De-Moated!

Back on March 22nd, the denizens of HarpHaven found ourselves, with all of half-a-nanosecond warning, watching big honkin’ implements of destruction tearing up a portion of our front walkway and leaving a hole in which one could conveniently hide a classic VW bug. (See entry for March 25: When City Contractors Attack.) The work in the neighborhood was supposed to be concluded by March 31st. You know where this is going.

Weather plays a big part in construction timelines, so I can’t entirely blame the contractor. Storms, some of them right nasty, have been a regular occurrence in the last several weeks. Each storm refilled the moat where my walkway used to be and kept the construction workers from their city-assigned task. When it wasn’t raining, we could hear work taking place on other streets in the area. Three plus weeks in, the front of my house was still a wheelie-no-go zone. It was getting a little old.

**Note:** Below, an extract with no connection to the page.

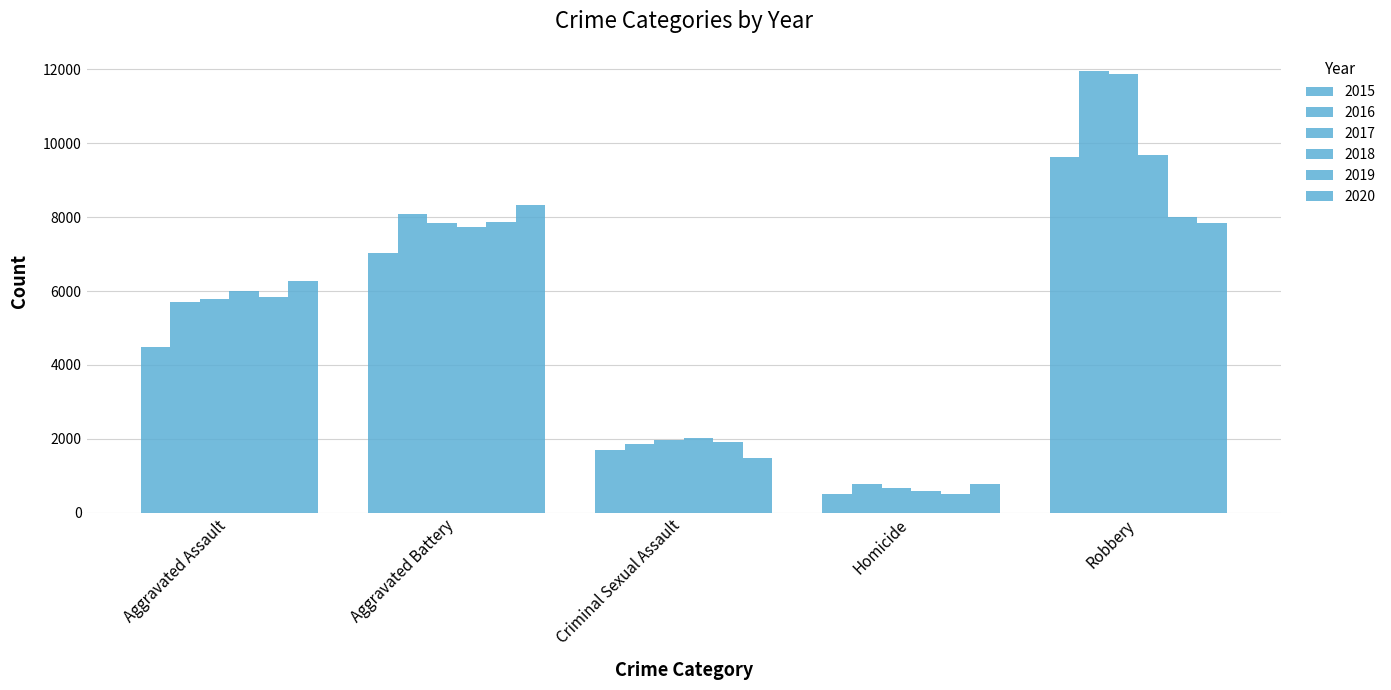

How many bars are there in each group?

6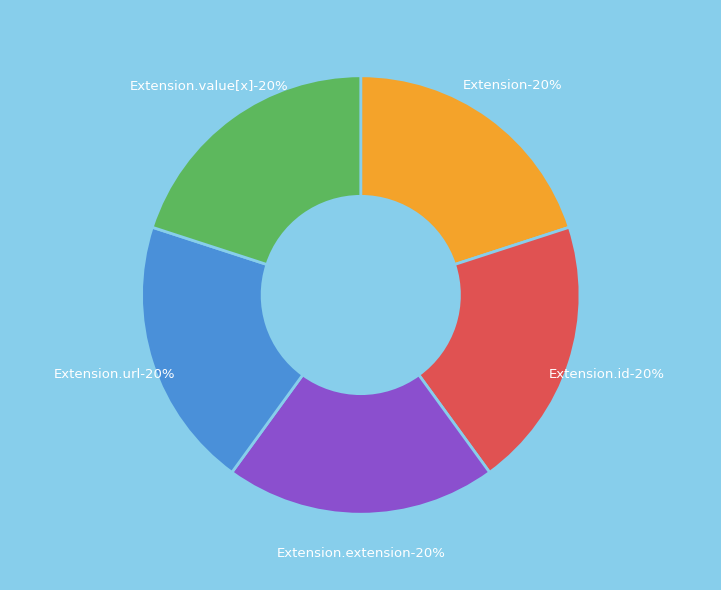

Is there a majority slice in this chart?

Yes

A call was placed to the number listed for the onsite supervisor, explaining that we understood about rain delays, but that the situation was starting to be a problem for the wheelchair-user in the family and asking when he thought they might be over this way to finish. He couldn’t give us a timeframe, he said, but would send someone over to cover the hole with something that might serve as a “bridge”. He got points for his attitude and for sounding like he at least understood the situation.

He got more points when, before the end of the day, there was *something* covering the hole. Granted, it was too flimsy for the BattleChariot and substantial occupant -- let’s just say I wouldn’t have ventured across it had the Tardis landed in the middle of the street and the 10th, 12th, and War Doctors, *and* Jack Harkness had stepped out and beckoned me aboard. But the supervisor was trying to be helpful, and that counts.

Yesterday, about noon, I looked out to see framing and rebar in the hole, and by late afternoon, concrete had been poured and smoothed into a a very nice section of walkway. That supervisor is getting a thank-you call shortly, and later today, I’m going out to reacquaint myself with the front of my house.

HarpHaven has been de-moated, and I am very happy.